Pouco mais de um século depois, outro grande invento da humanidade deu à comunicação asas velozes do tamanho do mundo. E a produção de ciência acompanhou a ascensão da internet e dos gigabytes. Não existem apenas mais pessoas fazendo pesquisa, cada pessoa faz mais. A comunicação online foi a alavanca dessa conquista, mas em geral os pesquisadores brasileiros exploram pouco os recursos da web. Se por um lado cada pesquisador cumpre sua função publicando suas idéias e resultados relevantes em revistas de alto fator de impacto, ‘peer reviewed’ com um corpo editorial rigoroso, isso está perfeitamente correto. Isso é lastro científico. Porém, por outro lado, a comunicação científica complementar desses mesmos resultados para o restante da sociedade em veículos especializados fica relegada ao terceiro plano, à penúltima página da agenda, a uma idéia lembrada em um momento inoportuno. Infelizmente, muitas vezes os responsáveis pelas pautas jornalísticas cometem gafes com imprecisão, são apressados e não permitem a revisão de conteúdo antes de apertar a tecla PRESS. Contudo, algumas vezes, alguns jornalistas cometem delitos dignos de mea culpa.
Um exemplo fresquinho vem de uma entrevista na revista Época sobre o pesquisador Alexandre Aleixo, do Museu Paraense Emílio Goeldi (MPEG), vinculado ao Ministério da Ciência e Tecnologia (MCT). Ainda que o conteúdo das respostas de Aleixo reflita a experiência e profissionalismo de alguém que é “apenas” o curador da coleção de aves do MPEG, a abordagem da entrevistadora induz o leitor de forma subliminar a se armar contra um absurdo óbvio: estão matando passarinhos indefesos e chamando isso de ciência. A repercussão não foi das menores: a entrevista, publicada em 31/10/08, foi a mais comentada na última semana no site da Época. A Assessoria de Comunicação do MPEG escreveu uma resposta ao editor da revista protestando com toda a razão. Aparentemente, tomando alguns comentários a esse artigo e o posicionamento incisivo da entrevistadora, o público não tem uma idéia clara da realidade de pesquisa básica sobre biodiversidade, seja na Amazônia ou em qualquer outro lugar do mundo.
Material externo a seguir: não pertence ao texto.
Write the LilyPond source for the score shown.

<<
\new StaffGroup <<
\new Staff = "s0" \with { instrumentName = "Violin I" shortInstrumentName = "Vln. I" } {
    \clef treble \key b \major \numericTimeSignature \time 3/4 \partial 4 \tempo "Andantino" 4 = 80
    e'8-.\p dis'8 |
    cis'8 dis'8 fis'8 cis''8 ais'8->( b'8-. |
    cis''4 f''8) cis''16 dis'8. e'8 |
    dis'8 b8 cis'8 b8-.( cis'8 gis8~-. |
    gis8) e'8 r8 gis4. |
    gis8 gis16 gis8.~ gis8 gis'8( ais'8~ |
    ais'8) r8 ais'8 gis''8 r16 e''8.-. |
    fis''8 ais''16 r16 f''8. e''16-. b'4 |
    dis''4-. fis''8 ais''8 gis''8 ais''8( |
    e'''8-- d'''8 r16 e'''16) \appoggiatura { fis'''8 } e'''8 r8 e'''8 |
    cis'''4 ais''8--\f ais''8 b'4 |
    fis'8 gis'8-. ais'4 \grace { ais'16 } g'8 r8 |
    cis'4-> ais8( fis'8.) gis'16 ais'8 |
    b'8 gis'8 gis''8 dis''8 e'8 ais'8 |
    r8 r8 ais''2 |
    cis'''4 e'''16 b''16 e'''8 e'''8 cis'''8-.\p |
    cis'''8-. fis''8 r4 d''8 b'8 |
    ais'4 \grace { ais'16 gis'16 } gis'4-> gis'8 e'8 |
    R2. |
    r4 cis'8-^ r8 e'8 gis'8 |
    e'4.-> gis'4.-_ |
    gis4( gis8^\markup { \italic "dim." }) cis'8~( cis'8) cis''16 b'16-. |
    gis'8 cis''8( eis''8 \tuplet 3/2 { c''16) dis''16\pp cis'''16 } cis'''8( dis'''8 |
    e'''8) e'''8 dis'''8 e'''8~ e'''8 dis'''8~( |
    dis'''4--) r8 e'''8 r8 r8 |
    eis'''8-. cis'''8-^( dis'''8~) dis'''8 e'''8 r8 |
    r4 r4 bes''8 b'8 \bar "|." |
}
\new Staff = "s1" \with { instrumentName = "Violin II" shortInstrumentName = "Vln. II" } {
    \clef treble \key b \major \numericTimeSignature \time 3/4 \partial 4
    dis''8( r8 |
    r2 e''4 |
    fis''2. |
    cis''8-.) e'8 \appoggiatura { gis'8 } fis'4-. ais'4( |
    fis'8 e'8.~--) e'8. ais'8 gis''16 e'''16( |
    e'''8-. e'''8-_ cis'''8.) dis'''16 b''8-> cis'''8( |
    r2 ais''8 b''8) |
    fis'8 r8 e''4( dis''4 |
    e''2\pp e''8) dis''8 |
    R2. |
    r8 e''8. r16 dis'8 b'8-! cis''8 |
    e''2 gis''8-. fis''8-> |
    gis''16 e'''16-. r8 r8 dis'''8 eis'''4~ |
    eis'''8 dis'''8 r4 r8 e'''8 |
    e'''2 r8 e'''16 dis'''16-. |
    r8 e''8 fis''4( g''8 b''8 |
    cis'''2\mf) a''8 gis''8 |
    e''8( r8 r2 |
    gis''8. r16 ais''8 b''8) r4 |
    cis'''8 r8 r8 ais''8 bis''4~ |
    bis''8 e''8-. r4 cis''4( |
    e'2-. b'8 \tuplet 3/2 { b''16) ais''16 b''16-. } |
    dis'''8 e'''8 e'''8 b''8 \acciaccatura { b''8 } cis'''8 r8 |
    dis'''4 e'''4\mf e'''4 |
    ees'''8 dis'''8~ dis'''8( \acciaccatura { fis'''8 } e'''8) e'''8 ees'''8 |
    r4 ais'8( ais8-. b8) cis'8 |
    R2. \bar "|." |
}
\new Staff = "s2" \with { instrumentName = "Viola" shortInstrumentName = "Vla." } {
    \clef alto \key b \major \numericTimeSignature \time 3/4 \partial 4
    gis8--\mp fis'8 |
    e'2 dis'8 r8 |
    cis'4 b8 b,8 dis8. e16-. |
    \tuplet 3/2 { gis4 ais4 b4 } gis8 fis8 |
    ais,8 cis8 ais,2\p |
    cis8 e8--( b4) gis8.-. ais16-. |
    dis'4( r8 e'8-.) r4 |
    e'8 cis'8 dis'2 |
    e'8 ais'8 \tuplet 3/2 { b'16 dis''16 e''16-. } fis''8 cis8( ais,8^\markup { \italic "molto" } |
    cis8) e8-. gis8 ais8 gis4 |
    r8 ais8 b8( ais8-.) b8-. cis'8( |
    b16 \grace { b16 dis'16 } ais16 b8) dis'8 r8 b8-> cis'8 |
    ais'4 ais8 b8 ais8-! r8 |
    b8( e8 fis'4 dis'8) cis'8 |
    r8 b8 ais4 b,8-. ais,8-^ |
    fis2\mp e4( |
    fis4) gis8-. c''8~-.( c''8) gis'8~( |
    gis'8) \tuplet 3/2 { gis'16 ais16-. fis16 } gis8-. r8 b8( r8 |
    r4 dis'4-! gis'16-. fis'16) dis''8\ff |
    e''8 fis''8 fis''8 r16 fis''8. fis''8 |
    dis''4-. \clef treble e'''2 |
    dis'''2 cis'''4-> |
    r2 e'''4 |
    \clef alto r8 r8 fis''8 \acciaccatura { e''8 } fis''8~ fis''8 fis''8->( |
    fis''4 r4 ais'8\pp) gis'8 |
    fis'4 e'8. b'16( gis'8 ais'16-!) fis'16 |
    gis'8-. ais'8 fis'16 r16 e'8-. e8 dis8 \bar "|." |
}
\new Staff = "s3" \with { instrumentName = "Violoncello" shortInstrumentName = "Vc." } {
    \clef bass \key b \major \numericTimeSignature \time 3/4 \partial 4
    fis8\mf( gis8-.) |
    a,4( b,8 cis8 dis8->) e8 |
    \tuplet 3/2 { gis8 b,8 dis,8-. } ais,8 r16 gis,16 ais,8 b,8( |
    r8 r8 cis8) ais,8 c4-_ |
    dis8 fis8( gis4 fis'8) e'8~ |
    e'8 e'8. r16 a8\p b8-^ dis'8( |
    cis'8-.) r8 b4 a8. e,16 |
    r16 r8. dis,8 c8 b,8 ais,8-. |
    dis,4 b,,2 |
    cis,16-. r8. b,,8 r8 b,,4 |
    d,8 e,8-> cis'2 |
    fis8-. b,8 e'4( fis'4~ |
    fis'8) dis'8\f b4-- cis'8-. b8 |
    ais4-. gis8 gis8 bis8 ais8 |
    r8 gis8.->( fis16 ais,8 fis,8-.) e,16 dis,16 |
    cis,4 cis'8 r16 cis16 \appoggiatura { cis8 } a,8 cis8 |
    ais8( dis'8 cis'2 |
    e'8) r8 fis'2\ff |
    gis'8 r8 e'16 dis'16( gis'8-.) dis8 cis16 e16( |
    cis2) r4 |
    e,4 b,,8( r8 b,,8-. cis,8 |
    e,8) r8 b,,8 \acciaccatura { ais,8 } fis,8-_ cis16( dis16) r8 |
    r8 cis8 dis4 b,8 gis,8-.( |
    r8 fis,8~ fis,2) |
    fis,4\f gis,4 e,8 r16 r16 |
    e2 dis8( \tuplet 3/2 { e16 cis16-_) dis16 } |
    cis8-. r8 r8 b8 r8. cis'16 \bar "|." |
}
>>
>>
Esse tipo de desserviço jornalístico à imagem de cientistas brasileiros idôneos e produtivos não deve ficar impune, mas sim gerar uma revolta inteligente por parte dos pesquisadores, uma revolta tranquila, que os leve a tomar as rédeas da comunicação dos resultados de suas pesquisas à sociedade. A ignorância leva ao medo. E o medo ao erro. Pois bem, um bom modo de vencer o medo é dialogar com as pessoas sobre nosso trabalho, usando canais de divulgação rápidos, precisos e eficientes. Este blog [ULE, União Local de Ecólogos (Inpa)] é um exemplo metafísico (e gratuito) que isso não é tão inacessível assim. Acreditamos que isso aumentará muito a visibilidade do nosso trabalho. Um jornalista especializado em meio ambiente me escreveu recentemente: “O blog é bem interessante. Primeiro, porque é um canal de divulgação rápido e preciso; segundo, porque facilita a vida dos repórteres, dado que a maioria dos pesquisadores tem pouquíssimo tempo para atender a jornalistas e com o blog a informação é mais rapidamente divulgada. Boa iniciativa. Espero que prospere. Qualquer novidade é só entrar em contato.”
Parcerias entre jornalistas e pesquisadores devem ser estimuladas, sempre buscando devolver ao público um pouco do investimento; afinal muito dos recursos que bancam as pesquisas são públicos. Críticas saudáveis sempre serão bem-vindas, mas abordagens infantis dentro de um periódico do escopo da revista Época devem ser rechaçadas com veemência.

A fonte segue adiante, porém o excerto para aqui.